University of Chicago Comer Labor and Delivery 

Berglund Construction recently completed the build-out of the new labor and delivery floor at Comer Children’s Hospital at the University of Chicago Medicine. The project has moved the University of Chicago’s Hospital Labor and Delivery Unit from the Mitchell Hospital to Comer Children’s Hospital. The change allows the University of Chicago to provide new mothers with a modern, state-of-the-art facility and immediate access to Comer’s Neonatal Intensive Care Unit. The new unit has nine labor / delivery / recovery rooms, five triangle rooms, two operating rooms (C-section suites) and five antepartum rooms – all on the third floor of Comer Children’s Hospital.

Throughout the project, we partnered with the University of Chicago Medicine Labor and Delivery doctors and nurses in a process known as “The Kaizen Method.” Made famous by Toyota and other manufacturers, this method has become popular in the healthcare industry for hospitals aiming to reduce waste and increase value for patients through continuous small improvements.

Using this method, our experienced healthcare team worked with the hospital’s doctors and nurses to achieve three goals at the outset of the project:

1. Design services, processes and facility layouts that better meet patient and caregiver needs with improved safety, quality and delivery while lowering costs.

2. Rapidly generate ideas with input from all hospital stakeholders for the layout of key hospital areas.

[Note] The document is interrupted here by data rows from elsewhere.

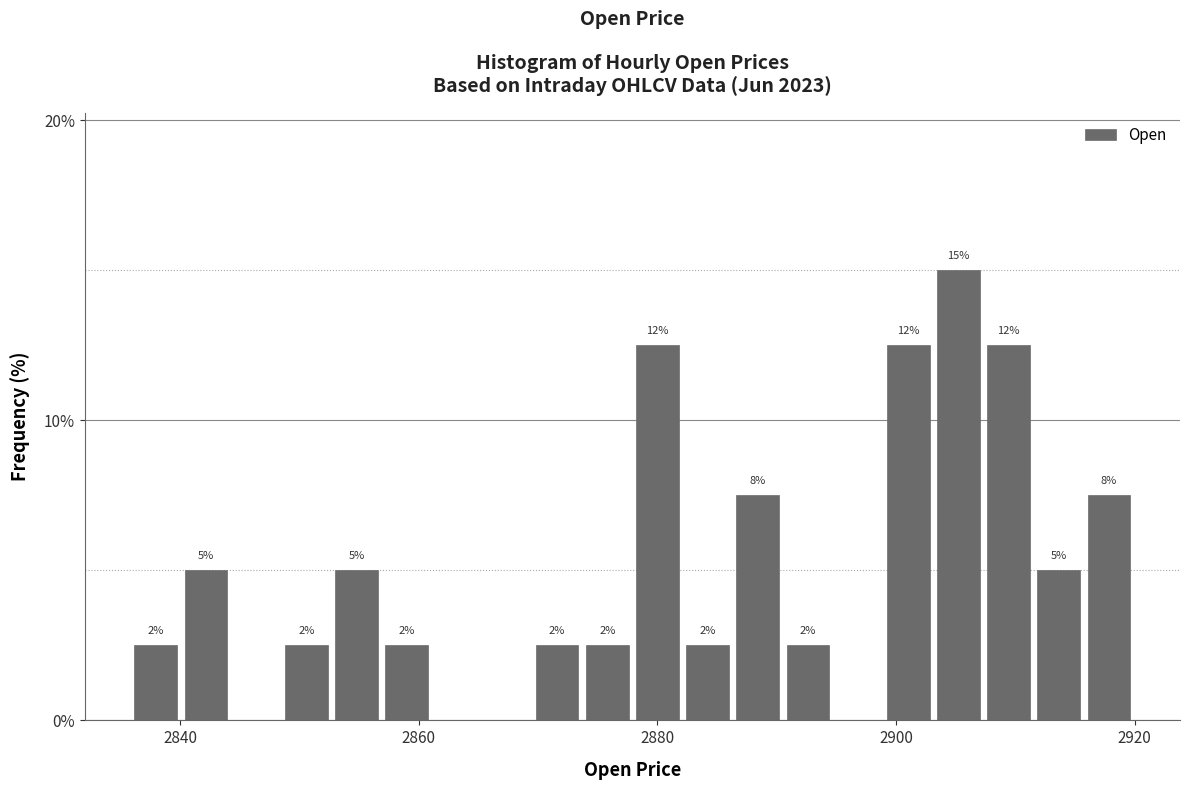

Around what value on the x-axis is the tallest bar? Give the approximate position of its centre, as read against the axis.

2906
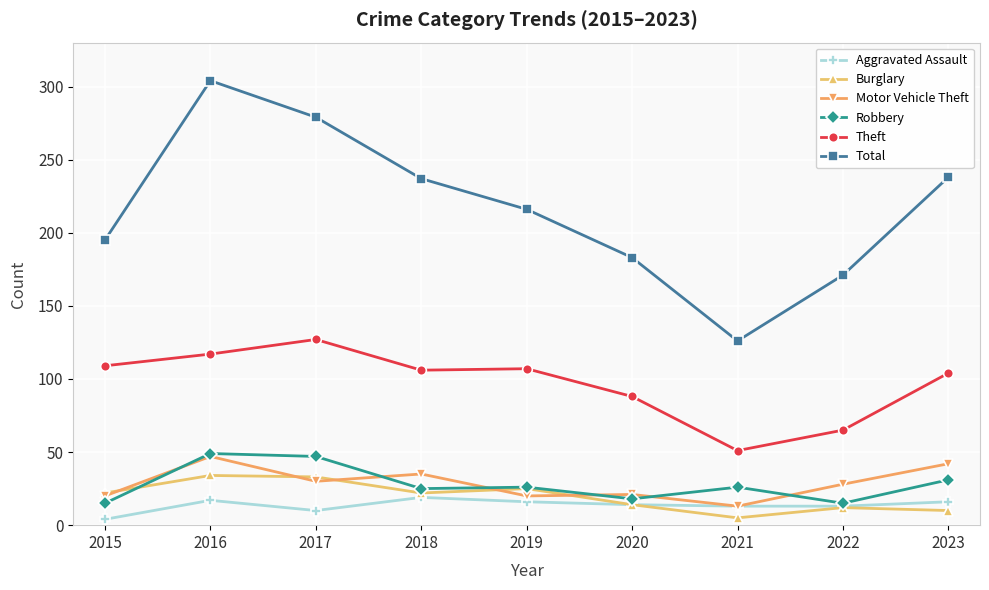

At which category is the sum across all series the highest?

2016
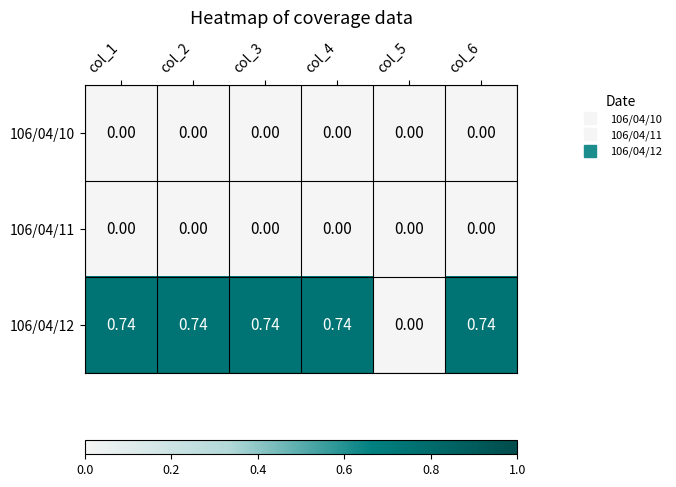

Is the value of 106/04/10 at col_6 greater than the value of 106/04/12 at col_4?

No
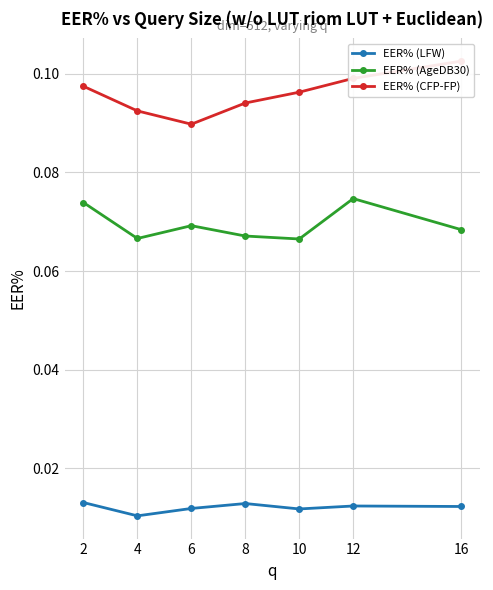

What are all the series names shown in the legend?

EER% (LFW), EER% (AgeDB30), EER% (CFP-FP)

3. Prioritize and rank the outcomes of the stakeholder idea sessions.

These collaborative conversations centered around what the Kaizen Method refers to as the seven flows that occur throughout a hospital:

1. Flow of patients

2. Flow of clinicians

3. Flow of medications

4. Flow of supplies

5. Flow of equipment

6. Flow of information

7. Flow of process

While considering these flows, the hospital stakeholders were forced to consider and correct the inefficiencies that may arise in their new space before it was built. The stakeholders also participated in Gemba Walks – close observations of work being done – to further improve the new space, and we constructed mockups to allow future users to interact with their new layouts before installation. These efforts resulted in the most effective hospital for the patients, doctors and nurses at the Comer Labor and Delivery Unit.